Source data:
Content starts

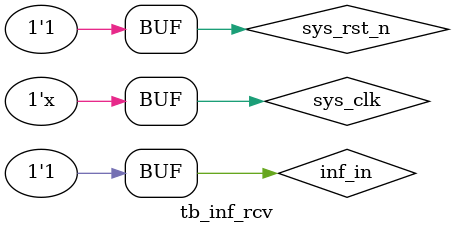
<source format=v>
`timescale  1ns/1ns
module  tb_inf_rcv();

reg     sys_clk ;
reg     sys_rst_n   ;
reg     inf_in      ;

wire    [19:0]  data    ;
wire            repeat_en;

initial
    begin
        sys_clk = 1'b1;
        sys_rst_n <=    1'b0;
        inf_in  <=  1'b1;
        #30
        sys_rst_n   <=  1'b1;
        #1000
//引导码
        inf_in  <=  1'b0;
        #9000_000
        inf_in  <=  1'b1;
        #4500_000
//地址码(8'h57   0101_0111   1110_1010)
        inf_in  <=  1'b0;
        #560_000
        inf_in  <=  1'b1;
        #1690_000           //逻辑1
        inf_in  <=  1'b0;
        #560_000
        inf_in  <=  1'b1;
        #1690_000           //逻辑1
        inf_in  <=  1'b0;
        #560_000
        inf_in  <=  1'b1;
        #1690_000           //逻辑1
        inf_in  <=  1'b0;
        #560_000
        inf_in  <=  1'b1;
        #560_000            //逻辑0
        inf_in  <=  1'b0;
        #560_000
        inf_in  <=  1'b1;
        #1690_000           //逻辑1
        inf_in  <=  1'b0;
        #560_000
        inf_in  <=  1'b1;
        #560_000            //逻辑0
        inf_in  <=  1'b0;
        #560_000
        inf_in  <=  1'b1;
        #1690_000           //逻辑1
        inf_in  <=  1'b0;
        #560_000
        inf_in  <=  1'b1;
        #560_000            //逻辑0
//地址反码(1110_1010   0001_0101)
        inf_in  <=  1'b0;
        #560_000
        inf_in  <=  1'b1;
        #560_000            //逻辑0
        inf_in  <=  1'b0;
        #560_000
        inf_in  <=  1'b1;
        #560_000            //逻辑0
        inf_in  <=  1'b0;
        #560_000
        inf_in  <=  1'b1;
        #560_000            //逻辑0
        inf_in  <=  1'b0;
        #560_000
        inf_in  <=  1'b1;
        #1690_000           //逻辑1
        inf_in  <=  1'b0;
        #560_000
        inf_in  <=  1'b1;
        #560_000            //逻辑0
        inf_in  <=  1'b0;
        #560_000
        inf_in  <=  1'b1;
        #1690_000           //逻辑1
        inf_in  <=  1'b0;
        #560_000
        inf_in  <=  1'b1;
        #560_000            //逻辑0
        inf_in  <=  1'b0;
        #560_000
        inf_in  <=  1'b1;
        #1690_000           //逻辑1
//数据码(8'h22  0010_0010   0100_0100)
        inf_in  <=  1'b0;
        #560_000
        inf_in  <=  1'b1;
        #560_000            //逻辑0
        inf_in  <=  1'b0;
        #560_000
        inf_in  <=  1'b1;
        #1690_000           //逻辑1
        inf_in  <=  1'b0;
        #560_000
        inf_in  <=  1'b1;
        #560_000            //逻辑0
        inf_in  <=  1'b0;
        #560_000
        inf_in  <=  1'b1;
        #560_000            //逻辑0
        inf_in  <=  1'b0;
        #560_000
        inf_in  <=  1'b1;
        #560_000            //逻辑0
        inf_in  <=  1'b0;
        #560_000
        inf_in  <=  1'b1;
        #1690_000           //逻辑1
        inf_in  <=  1'b0;
        #560_000
        inf_in  <=  1'b1;
        #560_000            //逻辑0
        inf_in  <=  1'b0;
        #560_000
        inf_in  <=  1'b1;
        #560_000            //逻辑0
//数据反码(0100_0100   1011_1011)
        inf_in  <=  1'b0;
        #560_000
        inf_in  <=  1'b1;
        #1690_000           //逻辑1
        inf_in  <=  1'b0;
        #560_000
        inf_in  <=  1'b1;
        #560_000            //逻辑0
        inf_in  <=  1'b0;
        #560_000
        inf_in  <=  1'b1;
        #1690_000           //逻辑1
        inf_in  <=  1'b0;
        #560_000
        inf_in  <=  1'b1;
        #1690_000           //逻辑1
        inf_in  <=  1'b0;
        #560_000
        inf_in  <=  1'b1;
        #1690_000           //逻辑1
        inf_in  <=  1'b0;
        #560_000
        inf_in  <=  1'b1;
        #560_000            //逻辑0
        inf_in  <=  1'b0;
        #560_000
        inf_in  <=  1'b1;
        #1690_000           //逻辑1
        inf_in  <=  1'b0;
        #560_000
        inf_in  <=  1'b1;
        #1690_000           //逻辑1
//结束位
        inf_in  <=  1'b0;
        #560_000
//高电平保持
        inf_in  <=  1'b1;
        #4200_0000
//重复码
        inf_in  <=  1'b0;
        #9000_000
        inf_in  <=  1'b1;
        #2250_000
//结束位
        inf_in  <=  1'b0;
        #560_000
        inf_in  <=  1'b1;
    end

always #10 sys_clk = ~sys_clk;

inf_rcv inf_rcv_inst
(
    .sys_clk     (sys_clk   ),
    .sys_rst_n   (sys_rst_n ),
    .inf_in      (inf_in    ),

    .data        (data      ),
    .repeat_en   (repeat_en )
);

endmodule

</source>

Content ends

Exercise directions:
Repeat each entry precisely as it appears. Leave the pictures out.

Your solution:
<source format=v>
`timescale  1ns/1ns
module  tb_inf_rcv();

reg     sys_clk ;
reg     sys_rst_n   ;
reg     inf_in      ;

wire    [19:0]  data    ;
wire            repeat_en;

initial
    begin
        sys_clk = 1'b1;
        sys_rst_n <=    1'b0;
        inf_in  <=  1'b1;
        #30
        sys_rst_n   <=  1'b1;
        #1000
//引导码
        inf_in  <=  1'b0;
        #9000_000
        inf_in  <=  1'b1;
        #4500_000
//地址码(8'h57   0101_0111   1110_1010)
        inf_in  <=  1'b0;
        #560_000
        inf_in  <=  1'b1;
        #1690_000           //逻辑1
        inf_in  <=  1'b0;
        #560_000
        inf_in  <=  1'b1;
        #1690_000           //逻辑1
        inf_in  <=  1'b0;
        #560_000
        inf_in  <=  1'b1;
        #1690_000           //逻辑1
        inf_in  <=  1'b0;
        #560_000
        inf_in  <=  1'b1;
        #560_000            //逻辑0
        inf_in  <=  1'b0;
        #560_000
        inf_in  <=  1'b1;
        #1690_000           //逻辑1
        inf_in  <=  1'b0;
        #560_000
        inf_in  <=  1'b1;
        #560_000            //逻辑0
        inf_in  <=  1'b0;
        #560_000
        inf_in  <=  1'b1;
        #1690_000           //逻辑1
        inf_in  <=  1'b0;
        #560_000
        inf_in  <=  1'b1;
        #560_000            //逻辑0
//地址反码(1110_1010   0001_0101)
        inf_in  <=  1'b0;
        #560_000
        inf_in  <=  1'b1;
        #560_000            //逻辑0
        inf_in  <=  1'b0;
        #560_000
        inf_in  <=  1'b1;
        #560_000            //逻辑0
        inf_in  <=  1'b0;
        #560_000
        inf_in  <=  1'b1;
        #560_000            //逻辑0
        inf_in  <=  1'b0;
        #560_000
        inf_in  <=  1'b1;
        #1690_000           //逻辑1
        inf_in  <=  1'b0;
        #560_000
        inf_in  <=  1'b1;
        #560_000            //逻辑0
        inf_in  <=  1'b0;
        #560_000
        inf_in  <=  1'b1;
        #1690_000           //逻辑1
        inf_in  <=  1'b0;
        #560_000
        inf_in  <=  1'b1;
        #560_000            //逻辑0
        inf_in  <=  1'b0;
        #560_000
        inf_in  <=  1'b1;
        #1690_000           //逻辑1
//数据码(8'h22  0010_0010   0100_0100)
        inf_in  <=  1'b0;
        #560_000
        inf_in  <=  1'b1;
        #560_000            //逻辑0
        inf_in  <=  1'b0;
        #560_000
        inf_in  <=  1'b1;
        #1690_000           //逻辑1
        inf_in  <=  1'b0;
        #560_000
        inf_in  <=  1'b1;
        #560_000            //逻辑0
        inf_in  <=  1'b0;
        #560_000
        inf_in  <=  1'b1;
        #560_000            //逻辑0
        inf_in  <=  1'b0;
        #560_000
        inf_in  <=  1'b1;
        #560_000            //逻辑0
        inf_in  <=  1'b0;
        #560_000
        inf_in  <=  1'b1;
        #1690_000           //逻辑1
        inf_in  <=  1'b0;
        #560_000
        inf_in  <=  1'b1;
        #560_000            //逻辑0
        inf_in  <=  1'b0;
        #560_000
        inf_in  <=  1'b1;
        #560_000            //逻辑0
//数据反码(0100_0100   1011_1011)
        inf_in  <=  1'b0;
        #560_000
        inf_in  <=  1'b1;
        #1690_000           //逻辑1
        inf_in  <=  1'b0;
        #560_000
        inf_in  <=  1'b1;
        #560_000            //逻辑0
        inf_in  <=  1'b0;
        #560_000
        inf_in  <=  1'b1;
        #1690_000           //逻辑1
        inf_in  <=  1'b0;
        #560_000
        inf_in  <=  1'b1;
        #1690_000           //逻辑1
        inf_in  <=  1'b0;
        #560_000
        inf_in  <=  1'b1;
        #1690_000           //逻辑1
        inf_in  <=  1'b0;
        #560_000
        inf_in  <=  1'b1;
        #560_000            //逻辑0
        inf_in  <=  1'b0;
        #560_000
        inf_in  <=  1'b1;
        #1690_000           //逻辑1
        inf_in  <=  1'b0;
        #560_000
        inf_in  <=  1'b1;
        #1690_000           //逻辑1
//结束位
        inf_in  <=  1'b0;
        #560_000
//高电平保持
        inf_in  <=  1'b1;
        #4200_0000
//重复码
        inf_in  <=  1'b0;
        #9000_000
        inf_in  <=  1'b1;
        #2250_000
//结束位
        inf_in  <=  1'b0;
        #560_000
        inf_in  <=  1'b1;
    end

always #10 sys_clk = ~sys_clk;

inf_rcv inf_rcv_inst
(
    .sys_clk     (sys_clk   ),
    .sys_rst_n   (sys_rst_n ),
    .inf_in      (inf_in    ),

    .data        (data      ),
    .repeat_en   (repeat_en )
);

endmodule

</source>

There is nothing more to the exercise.